By Will Jennings
It was a bright May morning in Nottinghamshire, and 2nd XI prospect Will Fraine was having a net. Fraine was in good form, hitting a quick-fire half century the day before against Northamptonshire and laying the foundations for a routine six wicket victory for his side.
He had started his season strongly, seeking to extend his success by continuing his hard work throughout the winter months. However, this was to be no normal net.
Following his innings the previous day, First XI and former England Head Coach Peter Moores – who had been present during the game at Dunstable – had been impressed by Fraine’s talent, opting to invite him to his side’s training session at Trent Bridge the next morning.
While the previous day Fraine had been helping himself to boundaries against an inexperienced yet nonetheless strongly-assembled Northamptonshire attack, this time he was to be faced with the international quality of the likes of Jake Ball and Samit Patel.
The subsequent session was a watershed for Fraine. “I was thrilled about the opportunity,” Fraine states. “The training went really well and I thought I played nicely against the bowling of Ball, Patel and others.”
Indeed, the nets with the county’s premier side served to function as a career – and life – defining moment for the Durham MCCU captain.
“After the session was done I ended up having a 30 minute meeting with Peter in which he told me he wanted me to sign a professional contract and come to Old Trafford on the Thursday to make my List A debut against Lancashire in front of the Sky cameras.
“In the space of 48 hours I’d gone from being nowhere to gaining the career of my dreams.”
Fraine is visibly humble about his cricketing background. While he states he may have had no real score of conspicuous significance at the beginning of this season, the previous months had been characterised by a period of consistent success for Durham’s MCCU side, both domestically and on more exotic shores.
“In the winter I really tried to give it all I could in training to become a better player,” he says. “It seemed to pay off as I had a great start, scoring 96 followed by 112 against Sussex First XI in my first two knocks on the MCCU tour of South Africa. Obviously, this was an incredible feeling which provided me with real confidence going into the first-class games.”
Confidence indeed. Fraine’s remarkable success against the internationally-renowned Jofra Archer and Luke Wright was invariably monitored by a range of domestic counties, innings that were followed by a further 65 not out against Durham’s First XI side in a rain-affected first-class game in April.
Fraine’s inexorable rise continued as he was approached by several first-class teams following a continuation of his terrific form for the University side he was captaining.
This culminated in the advent of his Second XI success, propelling him into the spotlight of the county game and into a changing room with the very players he’d spent the previous few years merely watching on television.
“I’ve played all three games in the Royal London One Day cup since signing and haven’t felt out of my depth whatsoever. It’s slightly strange – it’s going to take a while getting used to signing autographs and taking pictures with people as really I still feel like I’m just a regular guy at university.”

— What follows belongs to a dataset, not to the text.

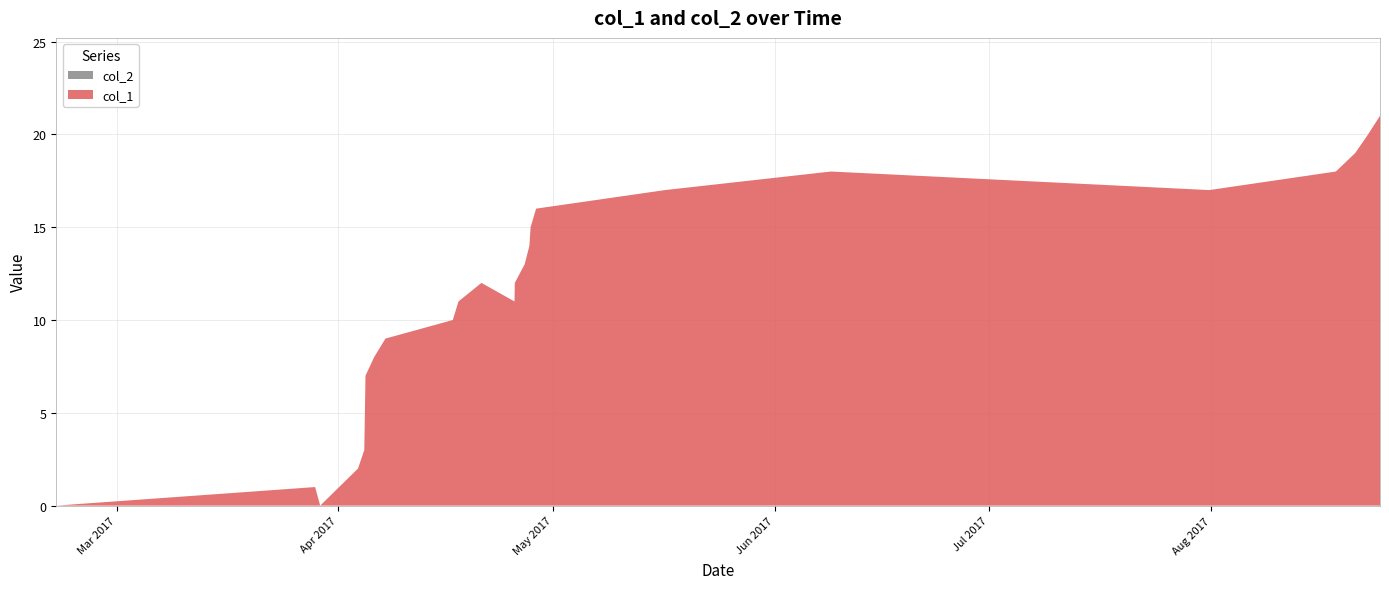

Reading left to right, extract all data points from this chart.

col_1: 0=0	1=1	2=0	3=2	4=3	5=4	6=5	7=7	8=8	9=9	10=10	11=11	12=12	13=11	14=12	15=13	16=14	17=15	18=16	19=17	20=18	21=17	22=18	23=19	24=20	25=21
col_2: 0=0	1=0	2=0	3=0	4=0	5=0	6=0	7=0	8=0	9=0	10=0	11=0	12=0	13=0	14=0	15=0	16=0	17=0	18=0	19=0	20=0	21=0	22=0	23=0	24=0	25=0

Fraine’s success is testament to the enduring quality of the MCCU scheme, a long-standing system with its roots in the past and frequently neglected by many in a regrettable epoch of T20 and the shorter form.
He realises he would not be where he is today were it not for his coaches at Durham.
“I especially owe a lot to my coaches Paul Grayson and Gareth Breese,” he adds. “They’ve been amazing over my three years at Durham, developing me as a player and helping with anything I ever needed.”
Fraine’s progression has seen him emulate the path of former England captains Nasser Hussain and Andrew Strauss, both of whom graduated from Durham before going on to flourish at the highest level.
Fraine – who is about to complete a degree in Sport, Exercise and Physical Activity at Collingwood College – acknowledges the demands of his cricket, alluding to the hectic nature of the past few months and the difficult balance he has had to strike between the University library and the cricket fields around the country.
Nevertheless, such a balance is one he appears to have managed effectively, continually applying himself both academically and physically in order to reach the conclusion of what he describes as the best three years of his life.
With the season still in its relatively early stages, Fraine is relishing the prospect of both returning to captain his Durham side as well as continuing to feature for Moores’ team.
Whatever happens between now and September, his story provides welcome testimony to the strength of the University system and tells the tale of a player who epitomises the notion of hard work paying off.